She barked out a laugh. “Yeah, I guess you’re right about that. Are you done with that book, by the way?”

“Yeah. Nothing useful in it.”

Roxanne nodded, leaning down to grab a target. “Alright. You know the drill, then.”

He rolled his eyes but complied. Focused on the wooden target, glared at it with all his power. It took a moment or two, but finally the lasers came as commanded, forming a clump of ice on the wood.

“Hmm. Took a bit, and the aim is a little off.” She inspected the wood, then chucked it over at him. “Now crush it, big guy.”

“Demanding, aren’t you?” he joked back, a grin on his face. The target, he held between his hands and crushed effortlessly.

“It works, doesn’t it?” She picked her book back up, gesturing at a pile of other books with her foot. “Time for the next one.”

Megamind grumbled, moving to sit up to grab a fresh book from the pile. Then he paused. Thought it over for a moment.

“What are you waiting for?” Roxanne asked, a little impatiently, looking at him over the top of her book. “They’re not gonna come to you.”

“No, they won’t.” He pushed himself off of the floor, trying to focus on the float-y feeling of flight. Or… anti-gravity, he supposed was a more accurate name. “But I figured I might as well use the last power we know of, too.”

“Ah, good thinking.” Her eyes darted to the space between him and the floor, then up to where he was spinning in place. “It definitely needs some more work.”

“Uh huh.” He managed to stop the spinning, trying to tilt towards the books. But actually moving in that direction proved a little harder.

He kept trying to mentally force himself in that direction for a few long moments, then huffed. Flapping his arms wildly, in a motion not unlike swimming, he managed to drag himself over there, making sure not to touch the floor lest he accidentally ground himself again.
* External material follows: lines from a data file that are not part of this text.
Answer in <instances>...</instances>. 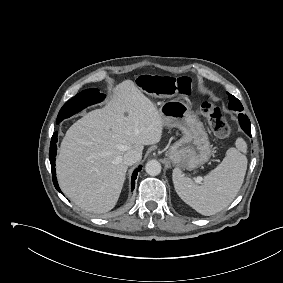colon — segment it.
<instances>
[{
	"label": "colon",
	"mask_w": 283,
	"mask_h": 283,
	"mask_svg": "<svg viewBox=\"0 0 283 283\" xmlns=\"http://www.w3.org/2000/svg\"><path fill=\"white\" fill-rule=\"evenodd\" d=\"M138 87L153 96L189 95L192 89V80L187 77L171 78L164 76H140ZM202 112L207 116L213 132L219 137H226L230 133V126L223 111L210 102L202 104Z\"/></svg>",
	"instance_id": "5ec220e1"
}]
</instances>
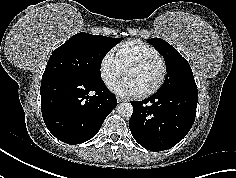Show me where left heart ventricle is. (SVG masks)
<instances>
[{"mask_svg":"<svg viewBox=\"0 0 236 178\" xmlns=\"http://www.w3.org/2000/svg\"><path fill=\"white\" fill-rule=\"evenodd\" d=\"M162 67L159 63H153L146 67L134 68L125 74L138 89L139 93L153 87L160 78Z\"/></svg>","mask_w":236,"mask_h":178,"instance_id":"obj_1","label":"left heart ventricle"}]
</instances>
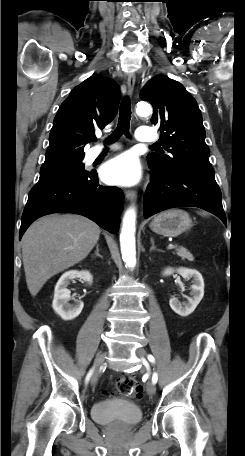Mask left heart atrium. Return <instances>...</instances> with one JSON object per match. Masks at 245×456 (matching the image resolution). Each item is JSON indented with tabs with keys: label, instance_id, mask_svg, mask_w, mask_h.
Wrapping results in <instances>:
<instances>
[{
	"label": "left heart atrium",
	"instance_id": "left-heart-atrium-1",
	"mask_svg": "<svg viewBox=\"0 0 245 456\" xmlns=\"http://www.w3.org/2000/svg\"><path fill=\"white\" fill-rule=\"evenodd\" d=\"M142 174L138 157L126 152L107 161L101 170L103 180L112 185L131 186L136 184Z\"/></svg>",
	"mask_w": 245,
	"mask_h": 456
}]
</instances>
“Good attempt,” Roxanne commented from behind her book. ‘Megamind’s War’, huh? Sounded interesting enough.

“Thanks.” He came to a stop over the pile of untouched books, flipping over slightly due to the inertia. “Did we have a system for which ones have priority?”

“Nah, just go for whatever looks or sounds good. We’ll go through all of them with time.”

“Right, right.” He hung upside down, reaching for one of the books lying on top. ‘Megamind Unmasked’ sounded like it could be either very interesting, or absolutely terrible. And who could judge that better than Megamind himself?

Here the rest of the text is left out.